La libertad no es igual para todos. Algo tan triste es reivindicado por el arzobispo de Mérida-Badajoz, defensor de las castas, cuando afirma poseer una “libertad superior” a la de los políticos para manifestarse. Los políticos son interinos, cambian a golpe de urna o, de estado, tanto da, pero los obispos siempre están. Los que no practicamos la religión verdadera no le comprendemos porque no nos ponemos en su lugar. Nuestra Constitución no le vale. En su esquema mental, los ciudadanos no son iguales en derechos.
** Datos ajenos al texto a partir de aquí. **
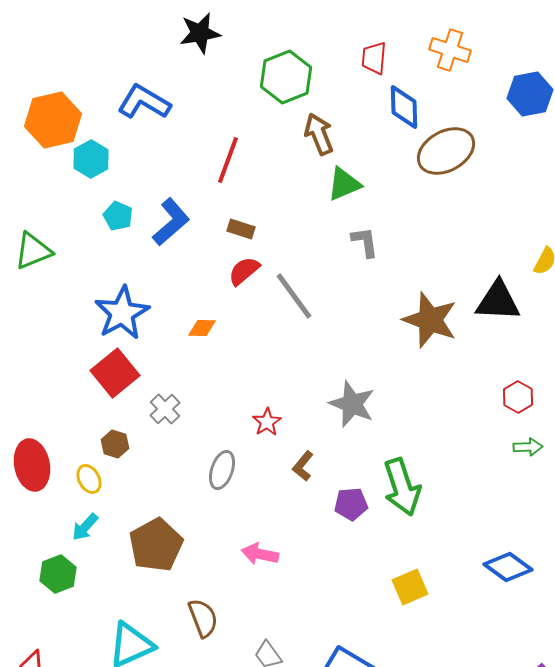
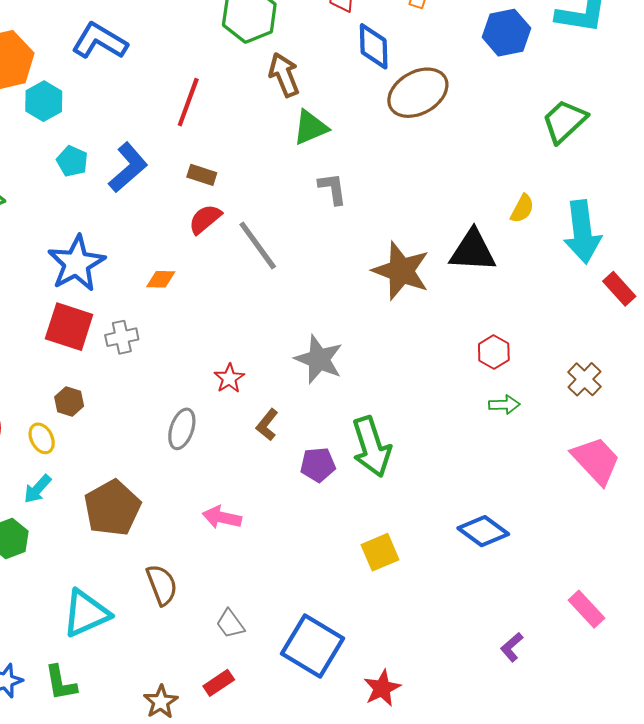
red square: (115, 373) -> (69, 327), turned -33
gray cross: (165, 409) -> (122, 337), moved, turned 32

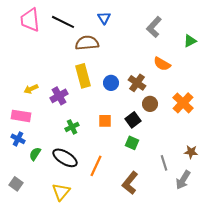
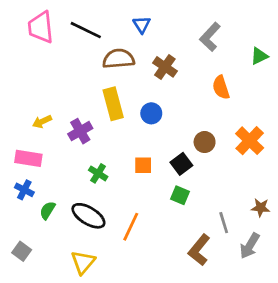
orange semicircle: (162, 64) -> (221, 87), turned 42
brown cross: (137, 83) -> (165, 67), moved
green cross: (72, 127) -> (98, 173), turned -32
brown L-shape: (130, 183) -> (199, 250), moved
En todo caso, lo son a los ojos de dios, pero él es humano, y por el hecho de pertenecer a la elite espiritual que tiene la patente exclusiva de la doctrina de Cristo, es depositario de la “verdad revelada”, la que debe enseñarse obligatoriamente a todos los niños, y no va a aceptar ni por el forro del solideo que se le equipare en derechos a un grafitero, a un político, o a una mujer. Para empezar, y abandonando lo políticamente correcto, la mujer está para el servicio. De dios, en primer lugar, y del hombre después. Y el que quiera enterarse de cuál es el lugar que corresponde a la transmisora del “pecado original”, que acuda a las casas de convivencia de las sectas que tanto celebra el Vaticano. Un cualquiera, por el hecho de ser elegido en las urnas, no le iguala en derechos. Además de los ordinarios, él tiene otros divinos, y cuando habla del derecho superior a manifestarse, no se refiere al hecho de hacerlo, del que nunca ha carecido, sino a que a él no se le contesta: cuando habla, todo el mundo se calla y punto. Ellos pueden difamar a un gobierno, y los demás debemos agachar la cabeza. A no ser que queramos disolver la democracia. Y ya se están cansando de avisar. Desde aquí y desde Roma.